Some people were knowledgeable.
But many of the young voters didn't seem very informed. Some didn't know how many states are in the U.S. or how many senators there are. Few could explain Roe v. Wade, the landmark Supreme Court ruling upholding abortion rights.
"Roe v. Wade is segregation maybe?" one new voter guessed.
Another asked: "Was Roe v. Wade where we declared bankruptcy?" And still another wondered, "That was about a black person and a white person?"
Brownstein said, "There's a lot of uninformed voters out there."
So should those uninformed voters just stay home?
"It's an argument that really, really smacks against everything we hold dear as Americans," Bernstein said.
"Democracy is not about taking ... the most educated portion of the society and having them decide," Brownstein said.
But could these voters' civic duty be to not vote, because they know very little?
"We don't believe it's their civic duty not to vote. We're out there telling them that it is their civic duty to vote," Brownstein said.

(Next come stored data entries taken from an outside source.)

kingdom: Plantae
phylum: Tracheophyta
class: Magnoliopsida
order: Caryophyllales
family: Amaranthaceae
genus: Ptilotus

Read the whole thing... I love how Brownstein is pushing uninformed people to vote, but I'm sure that he's targeting people who he feels will be more inclined to vote or who will listen to not so veiled rhetoric from band leaders to "vote for change" (a refrain that I heard 20 times from lead singers at a concert event I attended recently).
In all seriousness, voting is not your civic duty - informing yourself so you are sufficiently aware of the issues (and the candidates' corresponding positions) is your civic duty.
In this regard, I'm not an elitist - and I think Stossel misses the point here. I know that the American electorate (as personified by the hipster-dufus' shown in the video) can do better and I would encourage them - if they are serious about their desire to perform their civic duty - to drop the ecstasy and the water bong *bubble bubble* 6 months to one year prior to election date and educate themselves on the issues.
I'm looking forward to Stossel's piece on the 17th.